Benedicto Sánchez Peña: «¡Padre, estoy aquí, soy tu hijo!»
Benedicto Sánchez Peña es misionero espiritano y toledano de nacimiento, aunque su corazón está en Angola. Con el pueblo angoleño compartió una larga guerra –que duró más de 30 años–, y también el difícil proceso de reconciliación posterior. «Llegué allí en 1986 para sustituir a otro sacerdote que falleció tras pisar una mina antipersona de camino a una aldea. Iba a celebrar la Misa de Pentecostés». En 2012 volvió a España para trabajar en un centro de toxicómanos en Aranda de Duero, centro que desde hace dos años es un albergue para peregrinos. «Deseo volver a Angola. Este mes me dirán si mis superiores aceptan mi petición de regreso». El misionero acaba de publicar Diarios de amistad en África (ed. Letras de autor) donde cuenta toda su experiencia africana
Llegó usted a Angola en 1986, en plena guerra civil. ¿Cuál era su labor?

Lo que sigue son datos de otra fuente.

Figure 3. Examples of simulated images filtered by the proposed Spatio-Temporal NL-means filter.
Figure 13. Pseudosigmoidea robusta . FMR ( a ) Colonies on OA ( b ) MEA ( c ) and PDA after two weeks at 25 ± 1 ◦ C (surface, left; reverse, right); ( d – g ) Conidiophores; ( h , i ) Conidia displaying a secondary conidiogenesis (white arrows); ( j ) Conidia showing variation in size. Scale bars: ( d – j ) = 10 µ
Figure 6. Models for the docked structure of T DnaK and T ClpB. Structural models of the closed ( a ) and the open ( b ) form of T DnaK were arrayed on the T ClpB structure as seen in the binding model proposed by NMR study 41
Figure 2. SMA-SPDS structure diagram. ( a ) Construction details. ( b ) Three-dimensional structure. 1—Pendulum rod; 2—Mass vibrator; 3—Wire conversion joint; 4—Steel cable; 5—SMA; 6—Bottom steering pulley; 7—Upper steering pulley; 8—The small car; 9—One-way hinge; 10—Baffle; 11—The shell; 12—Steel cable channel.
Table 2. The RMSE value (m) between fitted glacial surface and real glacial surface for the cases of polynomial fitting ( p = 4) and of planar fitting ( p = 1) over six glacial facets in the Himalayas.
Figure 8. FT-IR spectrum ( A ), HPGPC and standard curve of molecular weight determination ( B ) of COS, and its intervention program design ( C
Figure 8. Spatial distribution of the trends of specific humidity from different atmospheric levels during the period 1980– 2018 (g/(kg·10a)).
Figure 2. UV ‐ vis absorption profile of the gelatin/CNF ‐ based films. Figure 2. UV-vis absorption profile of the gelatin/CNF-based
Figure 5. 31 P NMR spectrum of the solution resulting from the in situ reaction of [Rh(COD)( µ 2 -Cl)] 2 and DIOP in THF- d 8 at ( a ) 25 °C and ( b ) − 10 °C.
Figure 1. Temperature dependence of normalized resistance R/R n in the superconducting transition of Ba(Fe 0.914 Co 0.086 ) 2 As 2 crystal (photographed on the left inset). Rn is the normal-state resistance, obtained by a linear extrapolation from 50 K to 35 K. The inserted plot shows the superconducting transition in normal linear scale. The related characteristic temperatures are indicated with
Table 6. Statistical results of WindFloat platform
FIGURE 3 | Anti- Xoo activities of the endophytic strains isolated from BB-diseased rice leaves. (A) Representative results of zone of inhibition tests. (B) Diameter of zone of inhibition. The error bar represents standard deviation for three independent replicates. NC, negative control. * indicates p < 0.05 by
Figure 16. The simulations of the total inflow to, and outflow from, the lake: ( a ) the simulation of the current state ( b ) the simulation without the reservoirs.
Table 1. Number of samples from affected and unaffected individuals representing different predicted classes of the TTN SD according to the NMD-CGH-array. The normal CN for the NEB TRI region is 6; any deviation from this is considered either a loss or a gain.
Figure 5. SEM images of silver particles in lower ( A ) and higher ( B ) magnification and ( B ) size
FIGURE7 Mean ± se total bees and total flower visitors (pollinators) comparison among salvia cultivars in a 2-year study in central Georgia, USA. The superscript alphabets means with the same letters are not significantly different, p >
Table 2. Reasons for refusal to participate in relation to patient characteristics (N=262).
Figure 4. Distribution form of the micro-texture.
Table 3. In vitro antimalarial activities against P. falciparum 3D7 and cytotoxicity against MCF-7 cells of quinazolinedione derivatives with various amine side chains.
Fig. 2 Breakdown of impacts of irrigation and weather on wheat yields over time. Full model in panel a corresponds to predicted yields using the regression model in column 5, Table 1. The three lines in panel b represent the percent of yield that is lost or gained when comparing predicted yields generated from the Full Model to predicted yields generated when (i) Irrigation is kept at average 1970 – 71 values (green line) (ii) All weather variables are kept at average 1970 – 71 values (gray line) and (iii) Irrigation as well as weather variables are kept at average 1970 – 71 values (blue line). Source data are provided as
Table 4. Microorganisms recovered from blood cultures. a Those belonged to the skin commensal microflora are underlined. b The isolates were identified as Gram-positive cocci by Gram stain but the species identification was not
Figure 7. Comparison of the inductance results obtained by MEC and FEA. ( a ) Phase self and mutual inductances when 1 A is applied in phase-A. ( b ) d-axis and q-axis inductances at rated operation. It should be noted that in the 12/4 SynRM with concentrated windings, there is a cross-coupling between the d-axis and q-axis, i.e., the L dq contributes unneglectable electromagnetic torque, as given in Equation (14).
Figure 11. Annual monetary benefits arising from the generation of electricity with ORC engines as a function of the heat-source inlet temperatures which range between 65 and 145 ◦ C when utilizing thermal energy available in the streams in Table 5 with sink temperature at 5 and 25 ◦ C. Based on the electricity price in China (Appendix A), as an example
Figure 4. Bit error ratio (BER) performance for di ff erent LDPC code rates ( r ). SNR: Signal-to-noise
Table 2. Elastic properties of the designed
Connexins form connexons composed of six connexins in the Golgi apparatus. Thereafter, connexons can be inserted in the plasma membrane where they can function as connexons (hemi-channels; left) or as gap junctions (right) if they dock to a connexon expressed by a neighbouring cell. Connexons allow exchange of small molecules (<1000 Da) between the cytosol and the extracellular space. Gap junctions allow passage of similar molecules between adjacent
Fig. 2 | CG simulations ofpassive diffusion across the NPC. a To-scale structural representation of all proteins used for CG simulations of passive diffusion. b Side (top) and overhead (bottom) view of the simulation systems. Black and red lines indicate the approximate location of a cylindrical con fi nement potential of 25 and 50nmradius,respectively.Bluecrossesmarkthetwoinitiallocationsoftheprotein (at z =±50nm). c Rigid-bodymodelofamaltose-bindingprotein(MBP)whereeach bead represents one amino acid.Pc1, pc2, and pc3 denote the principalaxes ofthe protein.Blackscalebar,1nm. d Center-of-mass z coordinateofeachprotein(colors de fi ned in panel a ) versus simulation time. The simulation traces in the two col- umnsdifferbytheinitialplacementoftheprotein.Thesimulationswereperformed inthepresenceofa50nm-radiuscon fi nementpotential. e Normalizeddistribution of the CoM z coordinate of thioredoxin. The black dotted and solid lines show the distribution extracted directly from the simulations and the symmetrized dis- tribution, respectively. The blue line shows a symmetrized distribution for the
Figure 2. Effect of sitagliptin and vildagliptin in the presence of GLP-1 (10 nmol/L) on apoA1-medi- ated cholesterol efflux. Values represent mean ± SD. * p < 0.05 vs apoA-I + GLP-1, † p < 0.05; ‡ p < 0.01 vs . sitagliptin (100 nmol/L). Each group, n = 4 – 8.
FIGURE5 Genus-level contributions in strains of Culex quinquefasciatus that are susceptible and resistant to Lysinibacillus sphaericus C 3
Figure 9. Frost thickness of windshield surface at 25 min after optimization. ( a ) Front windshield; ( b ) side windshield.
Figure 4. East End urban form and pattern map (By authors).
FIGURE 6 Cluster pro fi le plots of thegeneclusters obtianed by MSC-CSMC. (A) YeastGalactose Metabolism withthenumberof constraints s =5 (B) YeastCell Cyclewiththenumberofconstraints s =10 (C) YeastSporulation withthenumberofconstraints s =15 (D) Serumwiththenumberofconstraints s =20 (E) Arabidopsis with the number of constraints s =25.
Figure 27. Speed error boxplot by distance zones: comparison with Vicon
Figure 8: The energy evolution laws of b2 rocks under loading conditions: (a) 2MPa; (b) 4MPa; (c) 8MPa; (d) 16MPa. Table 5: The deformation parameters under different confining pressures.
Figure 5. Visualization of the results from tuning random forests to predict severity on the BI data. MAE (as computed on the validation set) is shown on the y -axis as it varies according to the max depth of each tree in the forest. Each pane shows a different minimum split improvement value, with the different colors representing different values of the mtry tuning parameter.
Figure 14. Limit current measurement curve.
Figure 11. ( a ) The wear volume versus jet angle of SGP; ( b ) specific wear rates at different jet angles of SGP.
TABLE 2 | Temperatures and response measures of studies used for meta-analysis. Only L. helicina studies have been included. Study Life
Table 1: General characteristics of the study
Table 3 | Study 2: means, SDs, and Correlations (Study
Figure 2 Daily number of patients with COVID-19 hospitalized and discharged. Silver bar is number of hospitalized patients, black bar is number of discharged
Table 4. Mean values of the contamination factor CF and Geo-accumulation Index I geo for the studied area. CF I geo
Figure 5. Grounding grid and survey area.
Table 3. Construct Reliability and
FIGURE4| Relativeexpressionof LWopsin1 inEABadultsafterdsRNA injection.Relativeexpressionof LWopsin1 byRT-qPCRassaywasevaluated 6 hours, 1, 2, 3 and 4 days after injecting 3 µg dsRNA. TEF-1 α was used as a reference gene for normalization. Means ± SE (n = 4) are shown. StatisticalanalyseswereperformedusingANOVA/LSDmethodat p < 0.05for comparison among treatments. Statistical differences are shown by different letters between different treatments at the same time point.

Todo empezó el día que llegué, un 28 de agosto. Era domingo. Llevaba una lectura preparada sobre visitar a los huérfanos y a las viudas. Durante la homilía pregunté cuántos huérfanos había y levantaron la mano 70 niños. Ahí descubrí lo que Dios quería de mí. Entregué un cuaderno a los catequistas para que contaran cuántos pequeños huérfanos había en cada aldea de nuestra misión. En total eran 700. Así que nos pusimos en marcha para acogerlos.
¿En orfanatos?
No, eran los propios habitantes de las aldeas quienes cuidaban de ellos en sus casas. Recuerdo especialmente a las mujeres de la Legión de María: eran grandiosas. Iban con el rosario en la mano saltando por las trincheras y se encargaban de velar día y noche por los pequeños. Los integraban en sus familias, con los abuelos, con los tíos…
¿En la misión crearon una pastoral específica para estos niños?
Creamos los cánticos de la paz, el amor y reconciliación en su lengua, el kimbundu. Era nuestra respuesta a la guerra. Los niños cantaban a gritos, con una alegría maravillosa.
Regresó a España en 1991, aunque nueve años después volvió a marcharse a Angola…
Sí, me vine en contra de mi voluntad. Por obediencia. Cuando volví en el año 2000, todos mis niños eran ya jóvenes militares del Gobierno. Uno de los días que fui a la cárcel me encontré con uno de ellos. Cuando me vio empezó a gritar tras las rejas: «¡Padre, estoy aquí, soy tu hijo!». Abrieron la puerta y caímos llorando los dos. Ese fue otro gran descubrimiento de la voluntad de Dios para mí: encontrarme con mis niños, que habían tenido que alistarse en el Ejército a la fuerza.
Y así estuvo once años. Buscándolos.
Fui encontrándolos y logré romper el muro del comunismo, que entonces nos separaba. El obispo estaba asombrado.
¿Dónde los encontró?
Iba a pie a buscarles a los controles militares y a los cuarteles. Al principio llegaba temblando. Pero luego vi que Dios había llegado allí antes que yo. Recuerdo un día en el que me habían preparado en el cuartel una sombra y la única silla que había. Ellos se sentaron en el suelo, se quitaron los fusiles y me pidieron que les hablase de la Biblia, que rezase por sus muertos… Aquello era una frontera entre el cielo y la tierra.
Luego se dio la vuelta a la tortilla. Eran los soldados quienes acudían a buscarle.
Empezaron a pasar por la misión a saludarme y se traían a sus compañeros de cuartel. Antes de ir a combatir me pedían una oración de protección, una estampa de la Virgen… La misión se convirtió en lugar de peregrinación de militares.
Y terminó yendo a sus casas.
Fue el tercer paso. Me pedían que fuera a conocer a sus familias. Incluso ponían mi nombre a sus hijos. Bauticé a muchos niños y también a sus padres, que no pudieron bautizarse antes por la guerra. Querían que les hablase de Dios, me preguntaban si Él les iba a perdonar por el mal que habían hecho y si podían entrar a la iglesia para rezar después de tantos años sin ir. Yo les enseñaba historias bíblicas de reconciliación, y terminaron yendo a Misa.